Currently the process takes literally weeks for a project to be indexed. I want to cut this down to as short a time as possible. This was due to a few reasons. The first was that I could only run a single process on each server I had. While it was possible to run multiple I noticed that it ran into issues such as overusing resources. With tight integration into the codebase I can have the processing throttle back when more important work such as a user doing a search is running. Another issue was that the external programs I was using occasionally would time out or hang. By moving that code internally I can improve searchcode server as a product and have greater control.
Real Time Index
When I first started searchcode.com I was using Sphinx with an Index + Delta scheme for updates. I moved this over to a periodic full index due to performance issues. This means that anything added to the database can take a week before it is searchable. So even if I had fixed the indexing speed issues I was still going to be hobbled by how long it took to update the index. By using sphinx real time indexes I can speed this up and have things available to search the moment they are ready. It also means that deletes which happens when people accidently publish the wrong thing accidently can be cleaned up more effectively.

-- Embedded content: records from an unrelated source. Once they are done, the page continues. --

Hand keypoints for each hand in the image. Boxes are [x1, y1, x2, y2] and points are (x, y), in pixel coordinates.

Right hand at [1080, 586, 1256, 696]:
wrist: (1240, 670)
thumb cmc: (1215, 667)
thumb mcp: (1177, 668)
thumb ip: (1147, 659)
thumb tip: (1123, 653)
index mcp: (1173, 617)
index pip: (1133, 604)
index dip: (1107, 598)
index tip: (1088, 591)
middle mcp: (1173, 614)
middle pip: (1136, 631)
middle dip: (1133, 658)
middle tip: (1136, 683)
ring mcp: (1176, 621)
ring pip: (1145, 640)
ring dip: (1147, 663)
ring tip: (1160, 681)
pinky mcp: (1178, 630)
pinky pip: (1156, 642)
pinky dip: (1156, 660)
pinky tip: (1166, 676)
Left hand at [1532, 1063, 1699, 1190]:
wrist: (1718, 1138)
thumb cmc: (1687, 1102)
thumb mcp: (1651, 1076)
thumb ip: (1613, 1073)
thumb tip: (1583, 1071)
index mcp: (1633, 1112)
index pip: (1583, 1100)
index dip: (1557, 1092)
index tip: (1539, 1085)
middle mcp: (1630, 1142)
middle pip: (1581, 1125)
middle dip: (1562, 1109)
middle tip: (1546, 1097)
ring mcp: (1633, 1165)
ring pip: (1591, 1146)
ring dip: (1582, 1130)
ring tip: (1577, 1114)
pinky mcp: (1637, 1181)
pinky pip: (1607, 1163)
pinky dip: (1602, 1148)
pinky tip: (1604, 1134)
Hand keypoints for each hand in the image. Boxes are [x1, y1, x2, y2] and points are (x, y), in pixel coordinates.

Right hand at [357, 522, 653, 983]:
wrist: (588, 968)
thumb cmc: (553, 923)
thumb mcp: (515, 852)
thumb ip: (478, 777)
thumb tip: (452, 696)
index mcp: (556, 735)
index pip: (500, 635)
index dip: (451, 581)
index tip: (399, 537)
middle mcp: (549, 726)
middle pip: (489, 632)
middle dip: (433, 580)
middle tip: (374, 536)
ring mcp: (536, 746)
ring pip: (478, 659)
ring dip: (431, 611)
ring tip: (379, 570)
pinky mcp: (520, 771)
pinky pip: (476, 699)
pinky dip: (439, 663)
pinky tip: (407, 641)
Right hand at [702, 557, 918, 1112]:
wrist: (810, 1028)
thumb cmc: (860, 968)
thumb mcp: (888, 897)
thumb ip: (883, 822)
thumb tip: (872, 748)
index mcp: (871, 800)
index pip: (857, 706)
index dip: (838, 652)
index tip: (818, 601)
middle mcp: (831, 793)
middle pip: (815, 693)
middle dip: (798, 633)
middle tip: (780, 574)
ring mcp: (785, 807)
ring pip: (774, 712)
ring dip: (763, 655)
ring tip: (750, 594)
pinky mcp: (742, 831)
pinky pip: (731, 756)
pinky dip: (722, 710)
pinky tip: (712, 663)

The current version of searchcode.com has some hacks on top of the perl command line application cloc to identify languages beyond what cloc supports. It works well enough but its nice to be able to control this. Since the language identification is build into searchcode server this is a rather nice bonus.
While the majority of queries and requests are returned fairly quickly some outliers take multiple seconds and some time out totally. I did some profiling of the queries themselves and it appears that the majority return in under a second. This suggest that most of the slowness comes down to the parts outside of sphinx. One thing I was concious of when writing searchcode server was to ensure that it was fast to process results. There were a lot of optimisations that went into the code to help with this. This was actually the bulk of the code that I did not want to backport into the exisitng Python codebase. There is still performance work that needs to go into this but I feel that by having a unified codebase with large amounts of usage it will be easier to catch these edge cases and resolve them more quickly.
I wanted to add addtional filter types to the frontend. Things what would be nice would be the file owner IE who was the last person to touch the file. Other things such as the cyclocmatic complexity of the file would also be useful.
With all the above in mind the work has already started. You can view the progress on https://github.com/boyter/searchcode-server/tree/searchcode and while there is still a long way to go at this point I have already got the indexing working along with search and a few other things. Still a long journey to go but its nice to see it coming along. I will be posting more updates in the future, so watch this space!